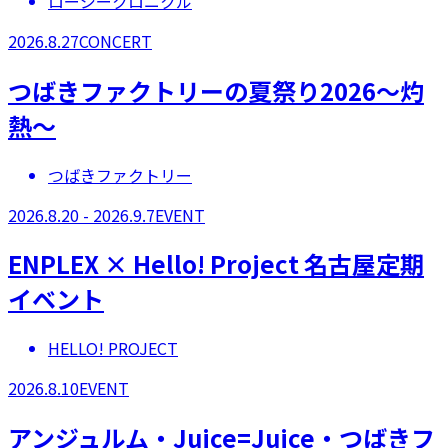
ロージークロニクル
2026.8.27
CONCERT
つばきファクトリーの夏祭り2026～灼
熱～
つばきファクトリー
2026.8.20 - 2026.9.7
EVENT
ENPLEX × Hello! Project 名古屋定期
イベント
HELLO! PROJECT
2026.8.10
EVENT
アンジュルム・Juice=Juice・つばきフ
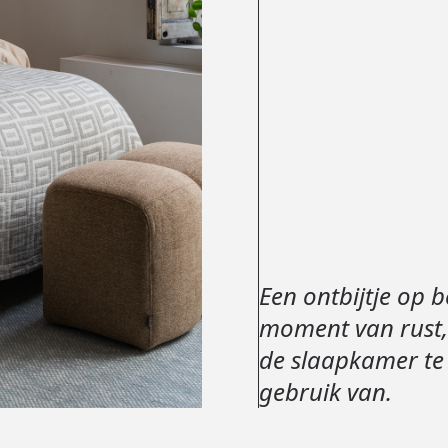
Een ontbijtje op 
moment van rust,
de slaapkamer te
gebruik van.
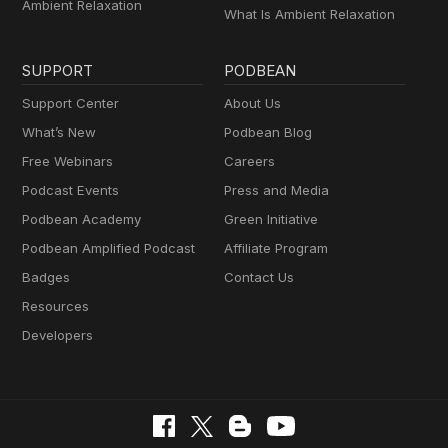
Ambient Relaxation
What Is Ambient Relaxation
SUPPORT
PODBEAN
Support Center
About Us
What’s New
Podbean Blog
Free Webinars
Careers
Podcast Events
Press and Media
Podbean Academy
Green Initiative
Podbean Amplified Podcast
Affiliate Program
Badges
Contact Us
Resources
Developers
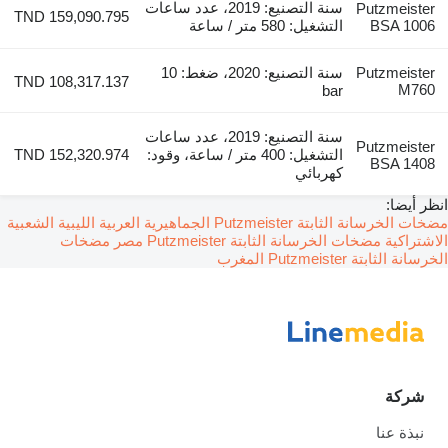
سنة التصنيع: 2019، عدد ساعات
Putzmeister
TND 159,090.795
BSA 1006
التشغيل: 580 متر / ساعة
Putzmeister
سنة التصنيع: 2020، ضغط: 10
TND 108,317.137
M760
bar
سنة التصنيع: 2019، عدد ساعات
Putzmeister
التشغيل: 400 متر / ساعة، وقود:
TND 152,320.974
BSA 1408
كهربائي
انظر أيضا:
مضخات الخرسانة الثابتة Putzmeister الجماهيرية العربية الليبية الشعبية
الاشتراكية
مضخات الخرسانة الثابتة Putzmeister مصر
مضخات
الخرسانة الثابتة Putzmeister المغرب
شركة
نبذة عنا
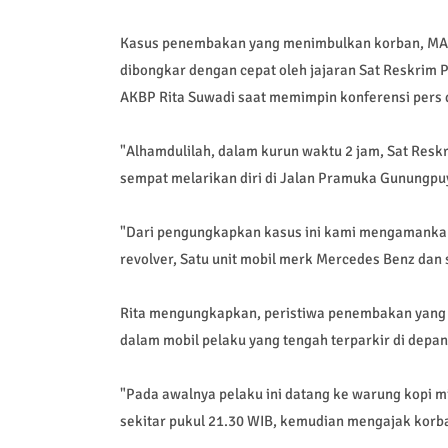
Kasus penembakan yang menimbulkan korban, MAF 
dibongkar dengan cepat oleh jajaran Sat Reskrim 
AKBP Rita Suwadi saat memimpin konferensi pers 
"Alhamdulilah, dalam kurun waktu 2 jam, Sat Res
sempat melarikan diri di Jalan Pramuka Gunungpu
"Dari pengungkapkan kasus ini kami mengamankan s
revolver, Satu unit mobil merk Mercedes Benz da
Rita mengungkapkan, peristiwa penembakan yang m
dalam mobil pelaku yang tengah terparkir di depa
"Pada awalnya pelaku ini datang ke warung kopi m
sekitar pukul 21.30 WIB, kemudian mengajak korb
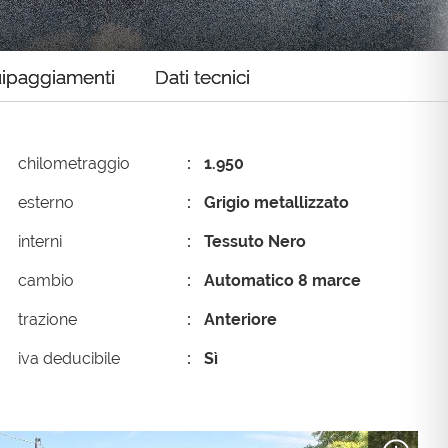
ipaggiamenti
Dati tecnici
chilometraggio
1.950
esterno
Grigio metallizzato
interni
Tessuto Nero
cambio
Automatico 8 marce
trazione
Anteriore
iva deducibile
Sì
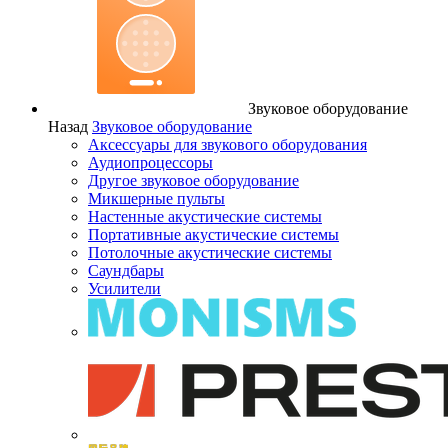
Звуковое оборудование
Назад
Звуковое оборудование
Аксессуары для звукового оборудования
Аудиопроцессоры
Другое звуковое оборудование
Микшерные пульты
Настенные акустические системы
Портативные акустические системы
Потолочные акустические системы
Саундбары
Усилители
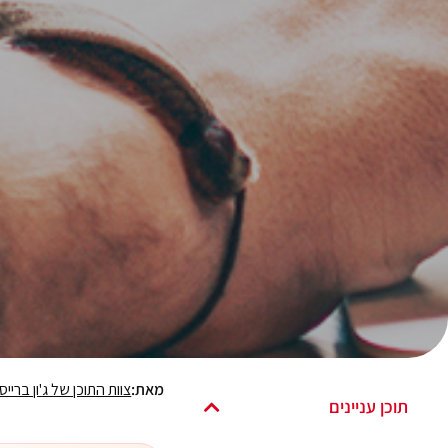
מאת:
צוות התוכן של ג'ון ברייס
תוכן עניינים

------------------------------------------------

**Activity**.
The lines from the one containing "gebruik van." through the last line of the records are what you should copy, word for word and nothing else, with pictures left out.

**Solution below**.
gebruik van.
Ambient Relaxation
What Is Ambient Relaxation
SUPPORT
PODBEAN
Support Center
About Us
What’s New
Podbean Blog
Free Webinars
Careers
Podcast Events
Press and Media
Podbean Academy
Green Initiative
Podbean Amplified Podcast
Affiliate Program
Badges
Contact Us
Resources
Developers
سنة التصنيع: 2019، عدد ساعات
Putzmeister
TND 159,090.795
BSA 1006
التشغيل: 580 متر / ساعة
Putzmeister
سنة التصنيع: 2020، ضغط: 10
TND 108,317.137
M760
bar
سنة التصنيع: 2019، عدد ساعات
Putzmeister
التشغيل: 400 متر / ساعة، وقود:
TND 152,320.974
BSA 1408
كهربائي
انظر أيضا:
مضخات الخرسانة الثابتة Putzmeister الجماهيرية العربية الليبية الشعبية
الاشتراكية
مضخات الخرسانة الثابتة Putzmeister مصر
مضخات
الخرسانة الثابتة Putzmeister المغرب
شركة
نبذة عنا
Kasus penembakan yang menimbulkan korban, MAF 
dibongkar dengan cepat oleh jajaran Sat Reskrim 
AKBP Rita Suwadi saat memimpin konferensi pers 
"Alhamdulilah, dalam kurun waktu 2 jam, Sat Res
sempat melarikan diri di Jalan Pramuka Gunungpu
"Dari pengungkapkan kasus ini kami mengamankan s
revolver, Satu unit mobil merk Mercedes Benz da
Rita mengungkapkan, peristiwa penembakan yang m
dalam mobil pelaku yang tengah terparkir di depa
"Pada awalnya pelaku ini datang ke warung kopi m
sekitar pukul 21.30 WIB, kemudian mengajak korb
ipaggiamenti
Dati tecnici
chilometraggio
1.950
esterno
Grigio metallizzato
interni
Tessuto Nero
cambio
Automatico 8 marce
trazione
Anteriore
iva deducibile
Sì
Звуковое оборудование
Назад
Звуковое оборудование
Аксессуары для звукового оборудования
Аудиопроцессоры
Другое звуковое оборудование
Микшерные пульты
Настенные акустические системы
Портативные акустические системы
Потолочные акустические системы
Саундбары
Усилители
מאת:
צוות התוכן של ג'ון ברייס
תוכן עניינים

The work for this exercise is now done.